税務・会計情報

平成28年度税制改正要望

今月1日、各省庁からの平成28年度税制改正要望が公表されました。税制改正要望はあくまで要望なので、年末の大綱、その後の改正を経て実現されることになります。個人的には、特に目を引く要望が出されているわけではないと思いますが、その中でも注目される要望をいくつかピックアップしてみます。

【経済産業省】
・印紙税の根本的見直し(印紙税)
印紙税は経済取引における契約書や領収書等に対して課せられる文書課税であるが、近年の電子取引の増大等を踏まえ、制度の根幹からあり方を検討し見直す。
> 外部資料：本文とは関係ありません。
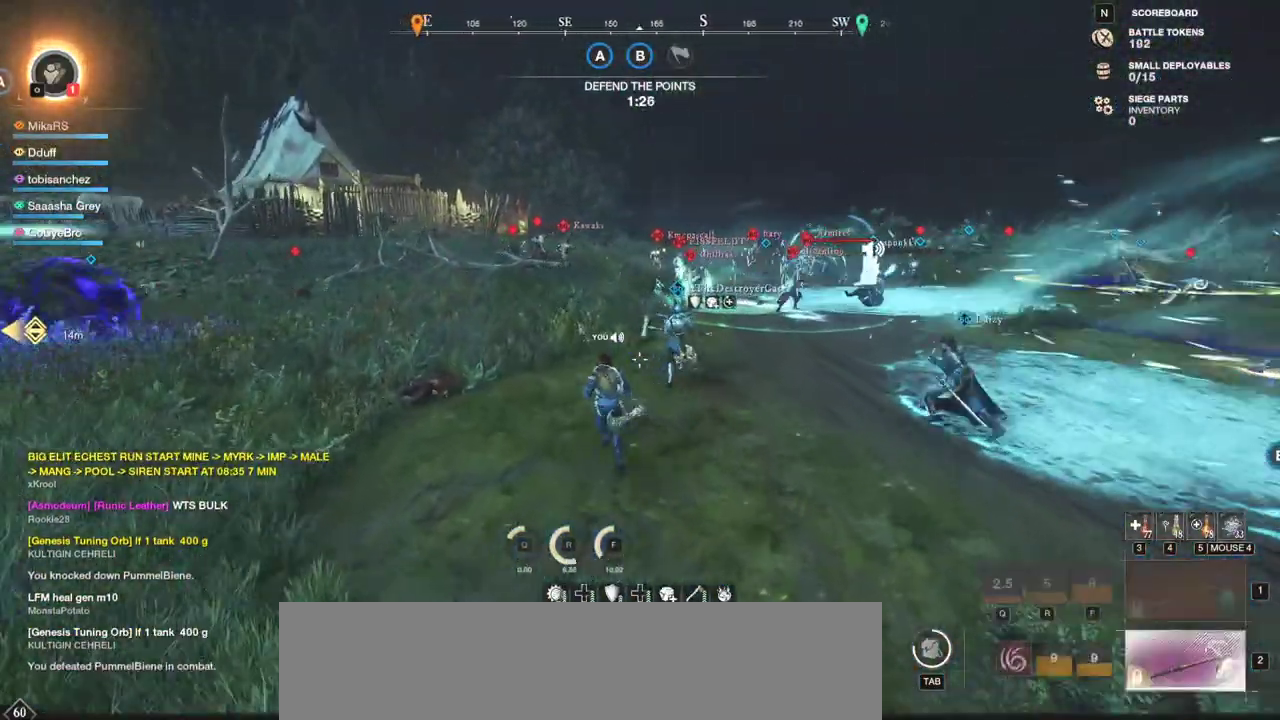
{"keys": ["a", "w"], "mouse": [], "events": [[133, "a", "down"]]}
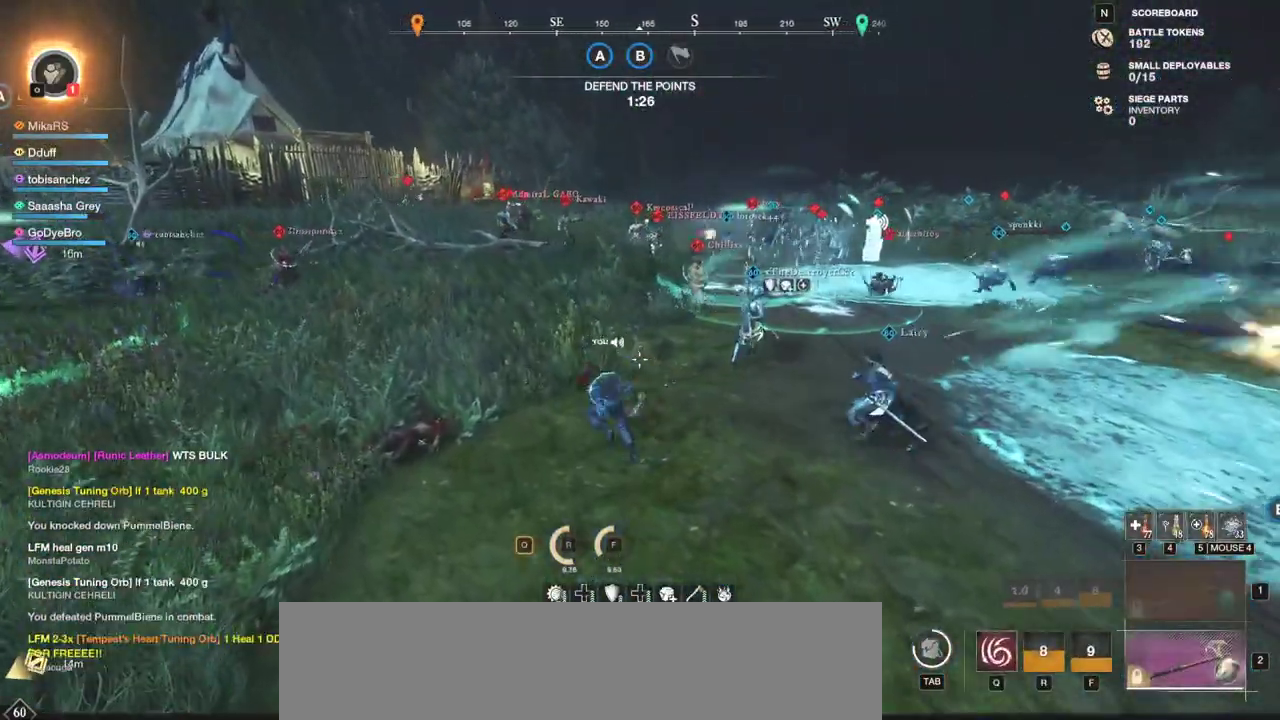
{"keys": ["a", "w"], "mouse": [], "events": [[17, "a", "up"], [383, "a", "down"]]}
そもそも印紙税は、ヨーロッパにおいて戦費調達の為に導入された税制で、所得等に課税をしない担税力には疑問がある税制で、今までも様々な団体から廃止要望が出されています。電子取引などに対して印紙税は課税されないなど取引手段の選択によって課税の公平性が阻害されていること、近年カード決済が増大してきており、印紙税が取引実態の変化に対応できていないこと等を理由に廃止も含めた根本的な見直しがされることでしょう。

【国土交通省】
・空き家の発生を抑制するための特例措置の創設(所得税)
平成28年4月1日から一定期間内に、旧耐震基準の下で建築された居住用家屋(被相続人のみが居住しており、相続後、空き家となった場合に限る)を相続し、相続後一定期間内に当該居住用家屋の耐震リフォーム又は除却を行った場合、標準工事費(上限250万円)の10%を所得税額から控除する

以前このブログでも紹介しましたが、空き家対策推進特別措置法が本年2月から一部施行され、5月26日に全面的に施行されています。所得税においても、適切な管理が行われていない空き家が防災、衛生、景観等の地域住民の生活環境に与える深刻な影響を考慮し、適切な対策がなされた場合は一定の優遇措置を設けるものです。

【金融庁】
・死亡保険金の相続税非課税限度額の引上げ(相続税)
死亡保険金の相続税非課税限度額について、現行限度額に「配偶者分×500万円+未成年の被扶養法定相続人数×500 万円」を加算する

この要望には次のような理由が付されています。
「世帯主を亡くした配偶者と未成年の子からなる世帯において相続税納付後の生活資金をより確保していくための配慮が必要であることから、本施策は必要である。」
亡くなった配偶者が世帯主とは限りませんし、相続税を納付する世帯はわずか5%程度のいわゆる富裕な世帯です。そのような世帯に今回のような措置が必ずしも必要か疑問です。このようなところに減税させるよりはもっと別のところにあるのではないかと思ってしまいます。

・上場株式等の相続税評価の見直し(相続税)
上場株式等は、相続税の評価においては、原則として相続時点の時価で評価され、相続時から納付期限までの期間(10 ヶ月間)の価格変動リスクは考慮されていない。
このため、上場株式等は、他の価格変動リスクの小さい資産と比べ、相続税評価上の扱いが不利(相続税評価額が割高)となっている。当該相続税の負担感の差により、投資家の資産選択を歪めることがないよう、上場株式等の相続税評価の見直しを要望するものである。

上記は金融庁の要望理由ですが、相続財産の評価方法は、原則として、相続発生時の時価です。そこに納付期限までの評価変動を考慮するとなると、すべての財産に当てはまることになります。しかも、納付時点で評価が上がる場合も当然にあるわけです。発生時の時価で評価するという原則をゆがめることにならないのか疑問です。

ここで上げた以外にも各省庁から様々な改正要望が出されています。ちなみに、文部科学省からは健康問題と東京オリンピックを見据えたばこ税の増税も出されています。年末の大綱を経てどれだけの要望が実現するか注目です。